There’s no question that some right-wing groups and individuals spread scandalous stories about Bill Clinton from the outset of his 1992 candidacy and persistently opposed his policies.

On the other hand, the burden of the evidence gathered by reputable journalists suggests that the stories the right-wingers spread — such as Clinton’s use of Arkansas state troopers to facilitate his rampant philandering — turned out to be true.

Moreover, the mark of a talented politician is to isolate his or her extreme enemies and render them inconsequential. Clinton somehow managed to galvanize his opponents to include nearly the entire House Republican majority, which impeached him.

And, as much as the Clintons may have been savaged by their enemies, they savaged back — or savaged first — against those who threatened them.

According to former Clinton aide Dick Morris, Clinton’s 1992 campaign used $100,000, including federal matching funds, “to hire private detectives to go into the personal lives of women who were alleged to have had sex with Bill Clinton … to coerce them into signing affidavits” denying involvement with him.

Clinton loyalists savaged special prosecutor Kenneth Starr as a “sex-obsessed zealot on a mission divined from higher authority” and waged what Time magazine called a “clandestine war” to investigate the ethics and sex lives of members of his prosecutorial team.

In her Barbara Walters interview, Sen. Clinton claimed that her husband’s liaison with Lewinsky, while immoral, was essentially off-limits for public concern.

“The only people with the right to hold him accountable for his private conduct,” she said, “were Chelsea and me.” This ignores, of course, the responsibility of a president to set a moral tone for the nation and to — at a minimum — behave discreetly.

President Clinton engaged in what he later called “improper sexual activity” in the White House with a government intern and then persistently lied about it — to the public, under oath in a court proceeding and to his staff and wife, who spent countless hours and public money defending him.

All this was the public’s business, a point which Sen. Clinton still doesn’t seem to get.

Her husband’s infidelities wouldn’t be an issue if Sen. Clinton ever became president, but the tendency to make enemies might be.
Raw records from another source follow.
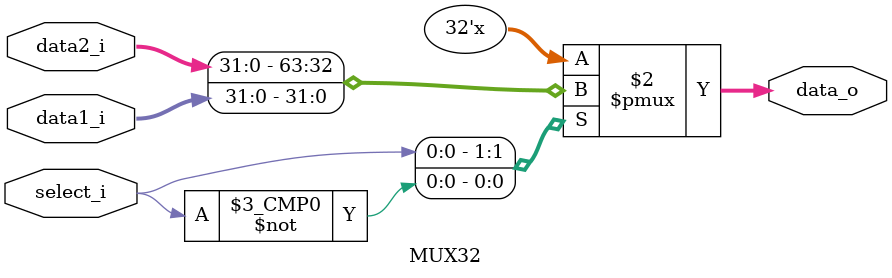
<source format=v>
module MUX32
(
	data1_i,
    data2_i,
    select_i,
    data_o
);

input	[31:0]	data1_i, data2_i;
input			select_i;
output	[31:0]	data_o;

reg		[31:0]	data_o;

always @(data1_i or data2_i or select_i) begin
	case(select_i)
		1: data_o = data2_i;
		0: data_o = data1_i;
	endcase
end

endmodule
</source>
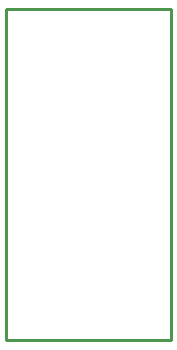
<source format=gko>
%FSLAX23Y23*%
%MOIN*%
%SFA1B1*%

%IPPOS*%
%ADD13C,0.010000*%
%LNpcb1-1*%
%LPD*%
G54D13*
X3281Y2768D02*
Y3871D01*
X3832Y2768D02*
Y3871D01*
X3281Y2768D02*
X3832D01*
X3281Y3871D02*
X3832D01*
M02*
</source>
She has a tendency to demonize, not co-opt, those who disagree with her.

In her book, for instance, she primarily blames interest groups — especially the insurance and pharmaceutical industries — for the failure of her 1994 health care reform plan and casts them as being “part of the political war that was bigger than Bill or the issues we championed.”

But my own recollection from covering the health reform debate — bolstered by that of one of Sen. Clinton’s adversaries — is that she set out in advance to exclude potential foes, not take their concerns into account.

“She could have co-opted the Health Insurance Industry Association, but she wasn’t interested,” its former director, Chip Kahn, told me.

HIAA sponsored the famous “Harry and Louise” television ads that galvanized opposition to Clinton’s comprehensive health plan, but Kahn said the ads originally were simply designed to win HIAA a role in formulating health policy.

“It was so clear when you talked to her agent, Ira Magaziner [director of Clinton’s health care task force], that if you weren’t one of their favored groups, they just didn’t listen to you,” said Kahn, now head of the Federation of American Hospitals.

Talented and bright as she is, there’s a paranoid streak in Sen. Clinton’s politics. It’s true, as former Secretary of State Henry Kissinger once wryly observed, that “even paranoids have enemies.” But it’s also true that paranoids make enemies when they don’t need to. That’s the potential danger in a second Clinton presidency.